Deluso, ma per nulla abbattuto. Dopo che ieri il Gran Consiglio ha bocciato la tassa di collegamento da lui proposta, il consigliere di Stato Claudio Zali non intende affatto arrendersi, anzi.
"Mi chiedevo come avrei occupato taluni giorni di queste festività" ha dichiarato ai microfoni di Radio 3i. "Ebbene, mi metterò al lavoro sul messaggio. Cercherò di battere il ferro finché è caldo, cercherò di fare un buon lavoro che permetta anche ai partiti che oggi hanno chiesto una riflessione supplementare, un lavoro che permetta loro di aderire senza più riserve a quello che andremo a proporre."
PLR, PPD e UDC, infatti, hanno bocciato la tassa a carico dei grandi generatori di traffico, perché vogliono "valutare più approfonditamente le sue conseguenze giuridiche, economiche ed ambientali."

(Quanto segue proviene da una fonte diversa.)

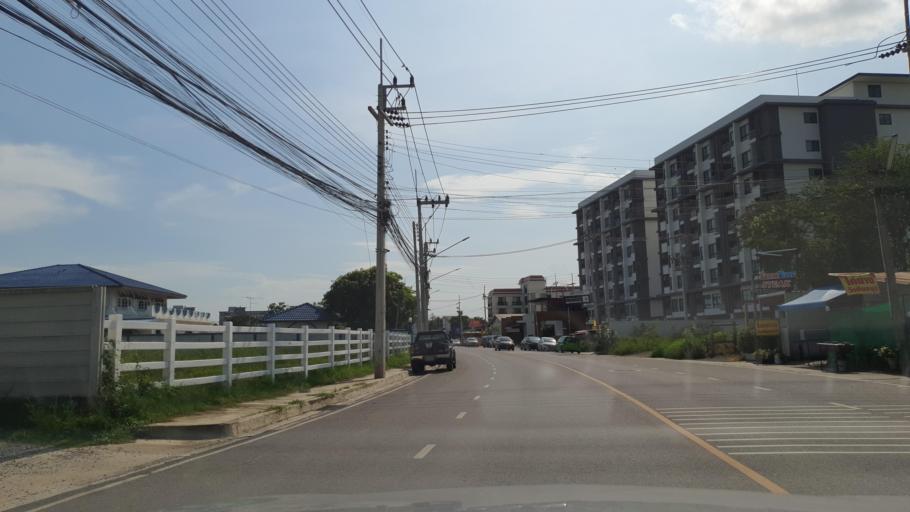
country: TH
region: Chachoengsao
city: Chachoengsao
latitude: 13.6779
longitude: 101.0596
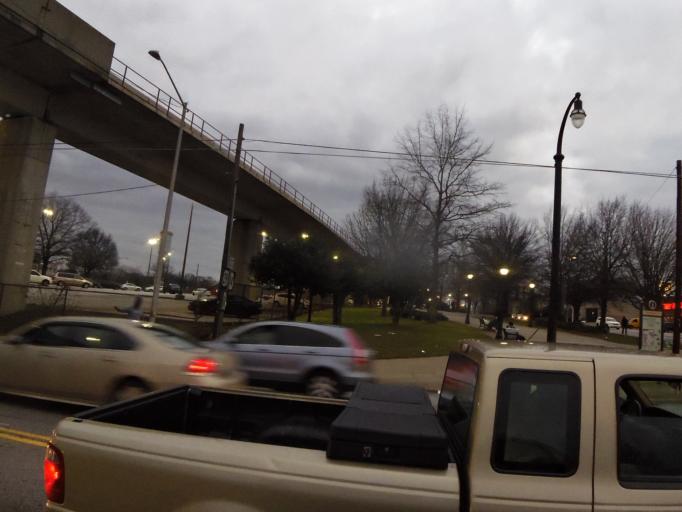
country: US
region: Georgia
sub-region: Fulton County
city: Atlanta
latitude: 33.7382
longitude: -84.4137
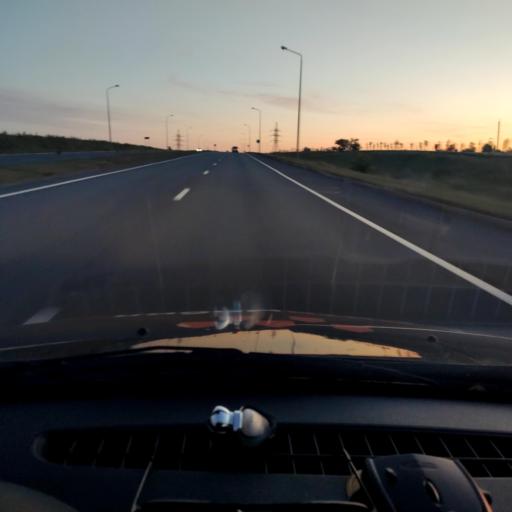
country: RU
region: Belgorod
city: Staryy Oskol
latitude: 51.3241
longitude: 37.7178
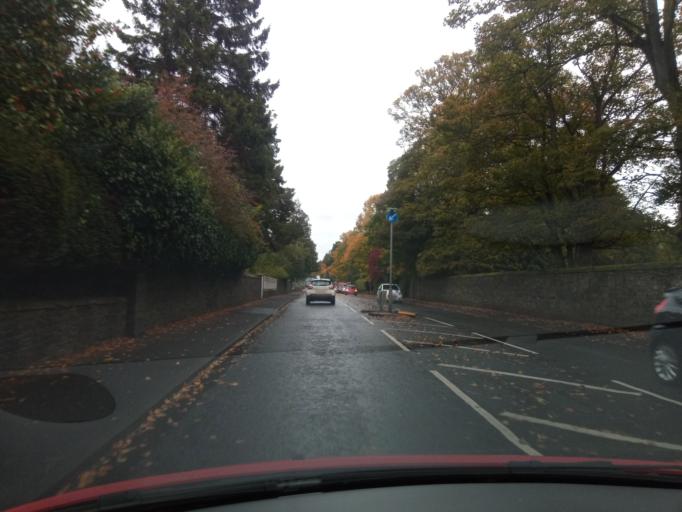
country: GB
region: Scotland
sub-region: The Scottish Borders
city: Galashiels
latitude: 55.6105
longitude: -2.8002
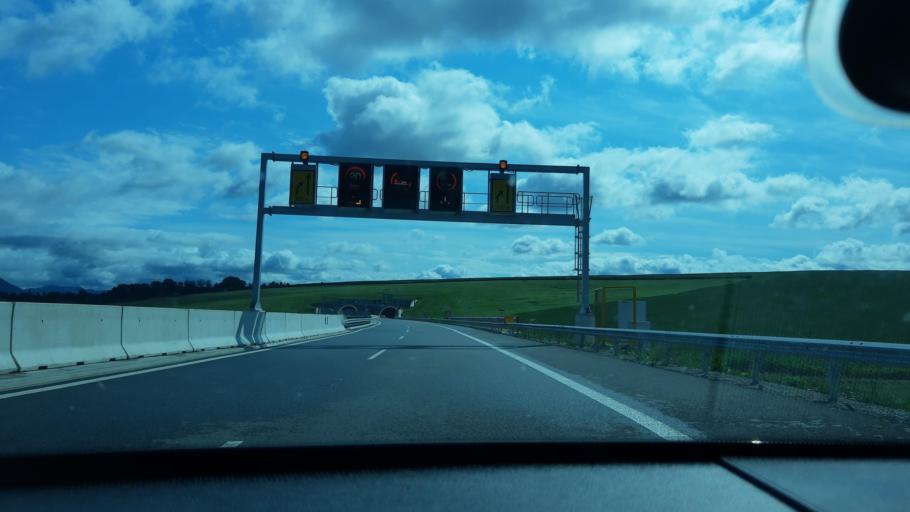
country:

Zali ha ricordato loro che la tassa in questione era già stata approvata dal Gran Consiglio nel 1994, ma che non era mai entrata in vigore solo perché il Governo non aveva mai emanato il relativo regolamento di applicazione. E dal 1994, "la situazione si è degradata", ha aggiunto il ministro.
Per cui il direttore del Dipartimento del Territorio non vuole perdere tempo. Durante le feste preparerà il messaggio che sottoporrà poi al Gran Consiglio. "Allora vedremo qual era il problema..."
Infine, in merito al polverone scatenato dalle sue esternazioni di ieri, quando ha definito i deputati PLR, PPD e UDC dei "soldati", Zali ha affermato: "È stato un dibattito dai toni accesi, credo che in aula ogni tanto ci possano stare, non vi è mai nulla di personale nelle parole di nessuno, non c'è mai l'intenzione di offendere, né ci si sente offesi. Almeno io non mi ci sento, quando si viene messi in discussione personalmente."